While I feel all of this there is also a sense of hopelessness like I've never felt before.  How can I get out?  With my husband and my son and my sanity intact?

I am in Bangkok now, looking for a job.  Though that's not so true.  I am staying at a luxury hotel that I paid for before leaving the US, wandering through the fancy shopping mall, running on a treadmill, and swimming in a pool.  It's too soon to have to escape the jungle, but I needed to get my head together.  It still isn't together and today I have to go back there.

Maybe some idea will come to me.  I hope so.  

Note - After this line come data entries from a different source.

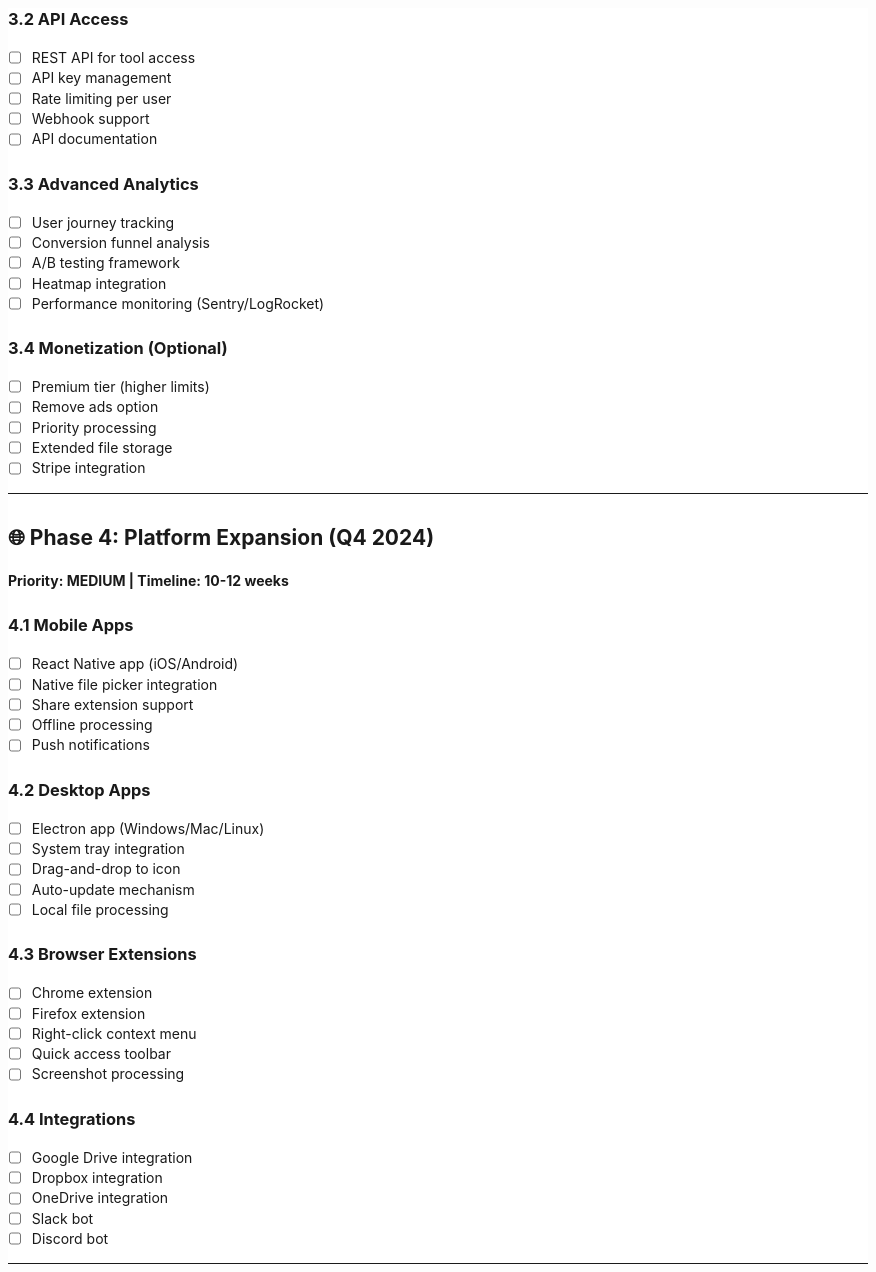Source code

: ### 3.2 API Access
- [ ] REST API for tool access
- [ ] API key management
- [ ] Rate limiting per user
- [ ] Webhook support
- [ ] API documentation

### 3.3 Advanced Analytics
- [ ] User journey tracking
- [ ] Conversion funnel analysis
- [ ] A/B testing framework
- [ ] Heatmap integration
- [ ] Performance monitoring (Sentry/LogRocket)

### 3.4 Monetization (Optional)
- [ ] Premium tier (higher limits)
- [ ] Remove ads option
- [ ] Priority processing
- [ ] Extended file storage
- [ ] Stripe integration

---

## 🌐 Phase 4: Platform Expansion (Q4 2024)
**Priority: MEDIUM | Timeline: 10-12 weeks**

### 4.1 Mobile Apps
- [ ] React Native app (iOS/Android)
- [ ] Native file picker integration
- [ ] Share extension support
- [ ] Offline processing
- [ ] Push notifications

### 4.2 Desktop Apps
- [ ] Electron app (Windows/Mac/Linux)
- [ ] System tray integration
- [ ] Drag-and-drop to icon
- [ ] Auto-update mechanism
- [ ] Local file processing

### 4.3 Browser Extensions
- [ ] Chrome extension
- [ ] Firefox extension
- [ ] Right-click context menu
- [ ] Quick access toolbar
- [ ] Screenshot processing

### 4.4 Integrations
- [ ] Google Drive integration
- [ ] Dropbox integration
- [ ] OneDrive integration
- [ ] Slack bot
- [ ] Discord bot

---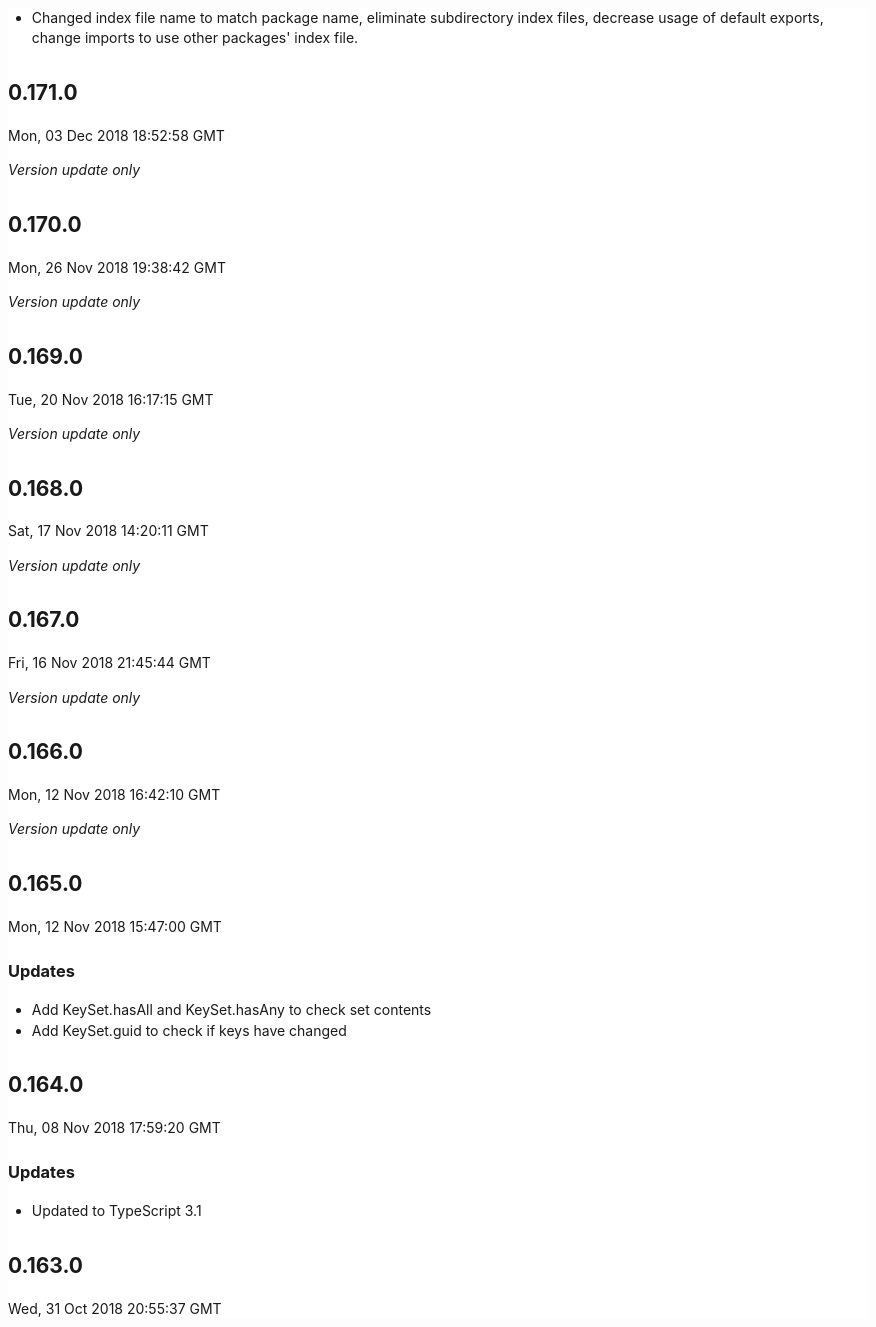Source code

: - Changed index file name to match package name, eliminate subdirectory index files, decrease usage of default exports, change imports to use other packages' index file.

## 0.171.0
Mon, 03 Dec 2018 18:52:58 GMT

_Version update only_

## 0.170.0
Mon, 26 Nov 2018 19:38:42 GMT

_Version update only_

## 0.169.0
Tue, 20 Nov 2018 16:17:15 GMT

_Version update only_

## 0.168.0
Sat, 17 Nov 2018 14:20:11 GMT

_Version update only_

## 0.167.0
Fri, 16 Nov 2018 21:45:44 GMT

_Version update only_

## 0.166.0
Mon, 12 Nov 2018 16:42:10 GMT

_Version update only_

## 0.165.0
Mon, 12 Nov 2018 15:47:00 GMT

### Updates

- Add KeySet.hasAll and KeySet.hasAny to check set contents
- Add KeySet.guid to check if keys have changed

## 0.164.0
Thu, 08 Nov 2018 17:59:20 GMT

### Updates

- Updated to TypeScript 3.1

## 0.163.0
Wed, 31 Oct 2018 20:55:37 GMT

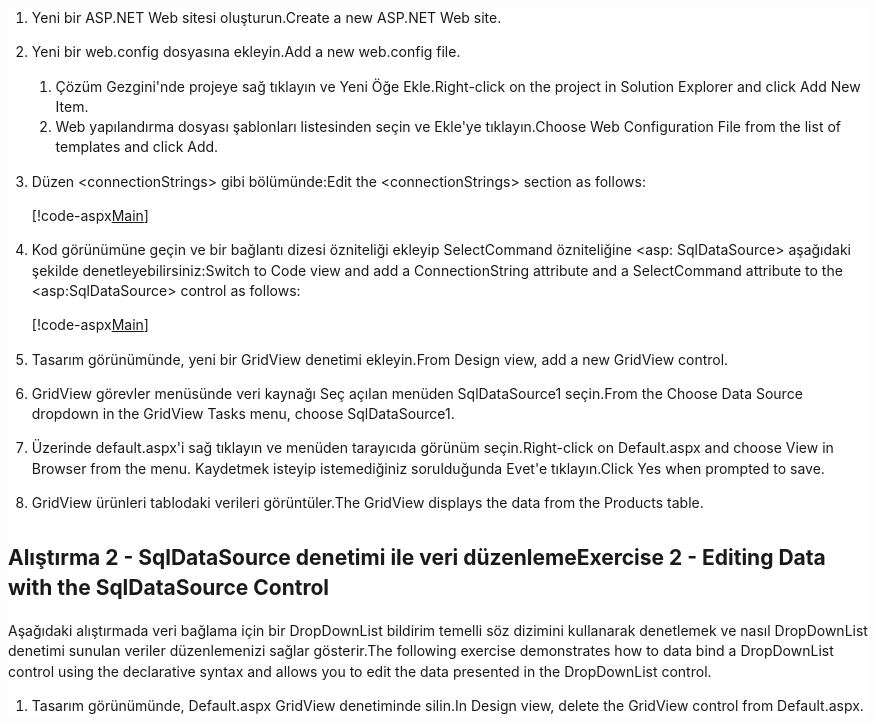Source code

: 1. <span data-ttu-id="8d1ef-268">Yeni bir ASP.NET Web sitesi oluşturun.</span><span class="sxs-lookup"><span data-stu-id="8d1ef-268">Create a new ASP.NET Web site.</span></span>
2. <span data-ttu-id="8d1ef-269">Yeni bir web.config dosyasına ekleyin.</span><span class="sxs-lookup"><span data-stu-id="8d1ef-269">Add a new web.config file.</span></span>

    1. <span data-ttu-id="8d1ef-270">Çözüm Gezgini'nde projeye sağ tıklayın ve Yeni Öğe Ekle.</span><span class="sxs-lookup"><span data-stu-id="8d1ef-270">Right-click on the project in Solution Explorer and click Add New Item.</span></span>
    2. <span data-ttu-id="8d1ef-271">Web yapılandırma dosyası şablonları listesinden seçin ve Ekle'ye tıklayın.</span><span class="sxs-lookup"><span data-stu-id="8d1ef-271">Choose Web Configuration File from the list of templates and click Add.</span></span>
3. <span data-ttu-id="8d1ef-272">Düzen &lt;connectionStrings&gt; gibi bölümünde:</span><span class="sxs-lookup"><span data-stu-id="8d1ef-272">Edit the &lt;connectionStrings&gt; section as follows:</span></span> 

    [!code-aspx[Main](data-source-controls/samples/sample6.aspx)]
4. <span data-ttu-id="8d1ef-273">Kod görünümüne geçin ve bir bağlantı dizesi özniteliği ekleyip SelectCommand özniteliğine &lt;asp: SqlDataSource&gt; aşağıdaki şekilde denetleyebilirsiniz:</span><span class="sxs-lookup"><span data-stu-id="8d1ef-273">Switch to Code view and add a ConnectionString attribute and a SelectCommand attribute to the &lt;asp:SqlDataSource&gt; control as follows:</span></span> 

    [!code-aspx[Main](data-source-controls/samples/sample7.aspx)]
5. <span data-ttu-id="8d1ef-274">Tasarım görünümünde, yeni bir GridView denetimi ekleyin.</span><span class="sxs-lookup"><span data-stu-id="8d1ef-274">From Design view, add a new GridView control.</span></span>
6. <span data-ttu-id="8d1ef-275">GridView görevler menüsünde veri kaynağı Seç açılan menüden SqlDataSource1 seçin.</span><span class="sxs-lookup"><span data-stu-id="8d1ef-275">From the Choose Data Source dropdown in the GridView Tasks menu, choose SqlDataSource1.</span></span>
7. <span data-ttu-id="8d1ef-276">Üzerinde default.aspx'i sağ tıklayın ve menüden tarayıcıda görünüm seçin.</span><span class="sxs-lookup"><span data-stu-id="8d1ef-276">Right-click on Default.aspx and choose View in Browser from the menu.</span></span> <span data-ttu-id="8d1ef-277">Kaydetmek isteyip istemediğiniz sorulduğunda Evet'e tıklayın.</span><span class="sxs-lookup"><span data-stu-id="8d1ef-277">Click Yes when prompted to save.</span></span>
8. <span data-ttu-id="8d1ef-278">GridView ürünleri tablodaki verileri görüntüler.</span><span class="sxs-lookup"><span data-stu-id="8d1ef-278">The GridView displays the data from the Products table.</span></span>

## <a name="exercise-2---editing-data-with-the-sqldatasource-control"></a><span data-ttu-id="8d1ef-279">Alıştırma 2 - SqlDataSource denetimi ile veri düzenleme</span><span class="sxs-lookup"><span data-stu-id="8d1ef-279">Exercise 2 - Editing Data with the SqlDataSource Control</span></span>

<span data-ttu-id="8d1ef-280">Aşağıdaki alıştırmada veri bağlama için bir DropDownList bildirim temelli söz dizimini kullanarak denetlemek ve nasıl DropDownList denetimi sunulan veriler düzenlemenizi sağlar gösterir.</span><span class="sxs-lookup"><span data-stu-id="8d1ef-280">The following exercise demonstrates how to data bind a DropDownList control using the declarative syntax and allows you to edit the data presented in the DropDownList control.</span></span>

1. <span data-ttu-id="8d1ef-281">Tasarım görünümünde, Default.aspx GridView denetiminde silin.</span><span class="sxs-lookup"><span data-stu-id="8d1ef-281">In Design view, delete the GridView control from Default.aspx.</span></span>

Friday, September 11, 2015

Back.


Being back in Sangkhla after a 6 month hiatus in America.   It’s a lot harder than I thought.  Everyday is a fight… I fight with Amon, I fight with my surroundings, I fight for my child’s safety, health and wellbeing.  From the bugs, the mold, to the absolute filth I live in.  The stench of the morning drain in my kitchen.  The fear of poisoning my son accidentally with rotten foods.  Always with people trying to give him sugar, sweets, cigarettes and even beer.  Mosquitoes biting us, electricity running out daily.  Bugs in my bathroom, giant ants coving my living room floor.  This is the jungle.  I know it, so well.  People call out to us when we walk down the street: Hey Falang!  Look!  Falang baby!  Or they stare, stare, stare with glares.  I know they are not being malicious or mean, they are just ignorant.  Ingnorance here.   So much un-education.  So much.  How can I live in a place that has nothing to offer us?  No future?  We are drowning… Not making enough money to buy things, almost not enough even to eat.  I didn’t save enough money in America.  We have to pay the rent, the electric and water bills, but there is no money.  My son always saying “bye-bye?”  Like he too wants to escape.  I have to tell him, “sorry baby, there is nowhere to go”.  The heat, the moisture.  8am and already sweating.  My legs full of bruises.  Malnourished.  No veg for days, no fruit aside from watermelon.  My baby is not eating anything except for sweets and hotdogs.  Hotdogs full of chemicals and processed cheese.  He too has black circles under his eyes and has already lost weight.   The multi-vitamin I give him every morning is not enough.   What can I do?  What more can I do?  Will it get better?  Or worse, like it usually does?  What now?